All that spring he was not himself, and went through fearful moments of horror. Without knowing what I am and why I am here, life’s impossible; and that I can’t know, and so I can’t live, Levin said to himself.
He must escape from this torture. And the means of escape everyman had in his own hands. He had but to cut short this dependence on evil. And there was one means—death.
And Levin, a happy father and husband, in perfect health, was several times so near suicide that he hid the cord that he might not be tempted to hang himself, and was afraid to go out with his gun for fear of shooting himself.
But Levin did not shoot himself, and did not hang himself; he went on living.
CHAPTER 4
SEVERAL DAYS LATER, Agafea Mihalovna found on the doorstep a brown-paper-wrapped package bearing no writing upon it, nor identifying marks of any kind. Agafea Mihalovna dutifully brought the package to Konstantin Dmitrich.
Curious and confused, Levin carefully cut away the layers of brown paper and lifted out the dismembered torso unit of an old Class III robot. He gasped.
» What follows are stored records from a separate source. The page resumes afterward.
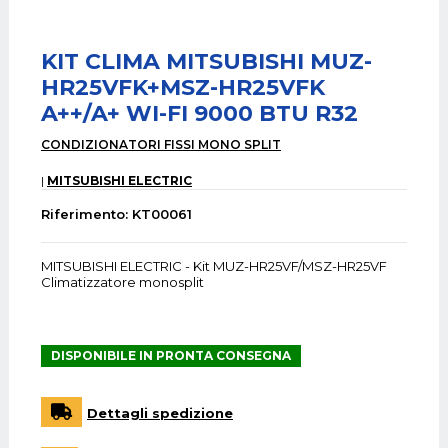
KIT CLIMA MITSUBISHI MUZ-
HR25VFK+MSZ-HR25VFK
A++/A+ WI-FI 9000 BTU R32
CONDIZIONATORI FISSI MONO SPLIT
MITSUBISHI ELECTRIC
Riferimento: KT00061
MITSUBISHI ELECTRIC - Kit MUZ-HR25VF/MSZ-HR25VF
Climatizzatore monosplit
DISPONIBILE IN PRONTA CONSEGNA
Dettagli spedizione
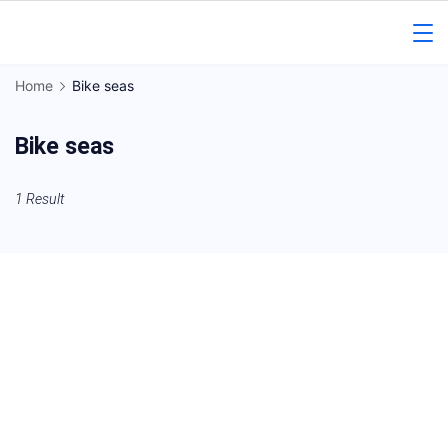
Skip
to
Gorakhpur
content
Home
Bike seas
Regional
Bike seas
News
1 Result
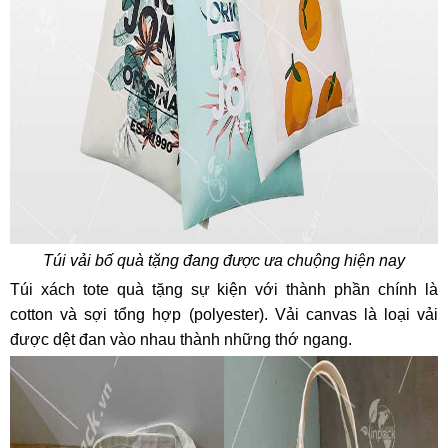
Túi vải bố quà tặng đang được ưa chuộng hiện nay
Túi xách tote quà tặng sự kiện với thành phần chính là
cotton và sợi tổng hợp (polyester). Vải canvas là loại vải
được dệt đan vào nhau thành những thớ ngang.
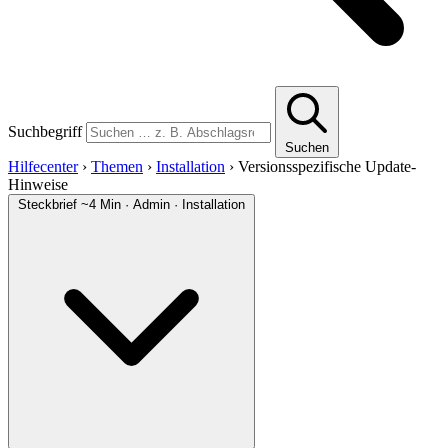
Suchbegriff
Suchen
Hilfecenter
›
Themen
›
Installation
›
Versionsspezifische Update-
Hinweise
Steckbrief
~4 Min · Admin · Installation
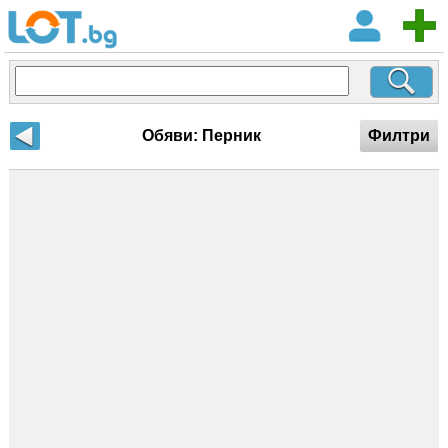
Обяви: Перник
Филтри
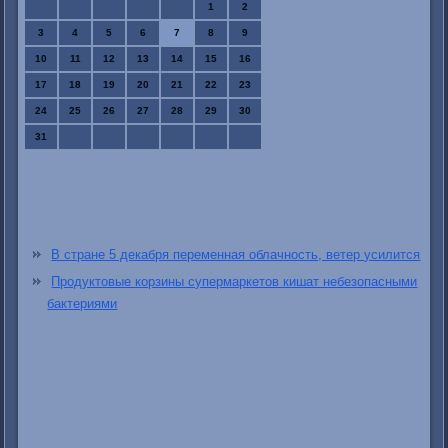
1
2
3
4
5
6
7
8
9
10
11
12
13
14
15
16
17
18
19
20
21
22
23
24
25
26
27
28
29
30
31
В стране 5 декабря переменная облачность, ветер усилится
Продуктовые корзины супермаркетов кишат небезопасными
бактериями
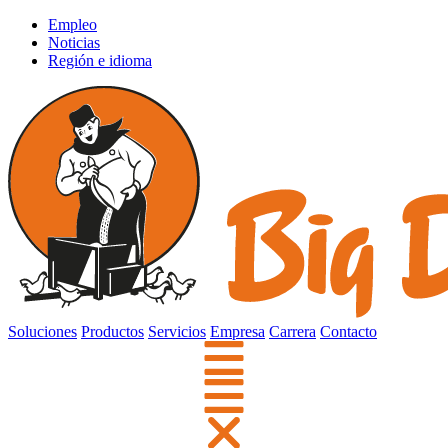
Empleo
Noticias
Región e idioma
Soluciones
Productos
Servicios
Empresa
Carrera
Contacto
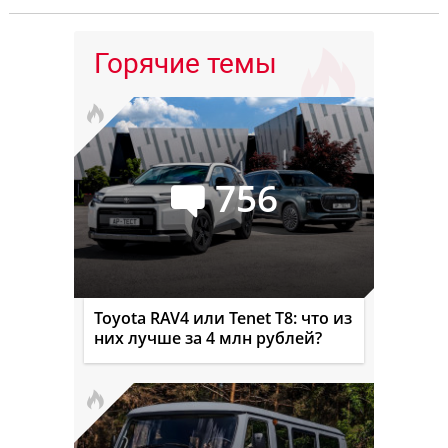
Горячие темы
756
Toyota RAV4 или Tenet T8: что из
них лучше за 4 млн рублей?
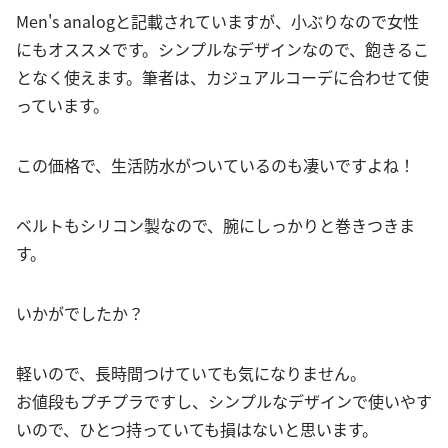
Men's analogと記載されていますが、小ぶりなので女性
にもオススメです。シンプルなデザインなので、飽きるこ
となく使えます。筆者は、カジュアルコーデに合わせて使
っています。
この価格で、生活防水がついているのも凄いですよね！
ベルトもシリコン製なので、腕にしっかりと巻きつきま
す。
いかがでしたか？
軽いので、長時間つけていても気になりません。
お値段もプチプラですし、シンプルなデザインで使いやす
いので、ひとつ持っていても損はないと思います。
The torso unit was severely dented, battered as if by hard wear, but the yellow casing was unmistakable, as was the small circular stamp bearing the logo of the Urgensky Cigarette Factory.
“Kitty!” he cried. “Kitty!”
Making sure they were entirely alone, Konstantin Dmitrich and his wife locked the door of their bedchamber and tremblingly engaged the monitor of the Class III—aware that even the small series of hand motions necessary to do so were now illegal.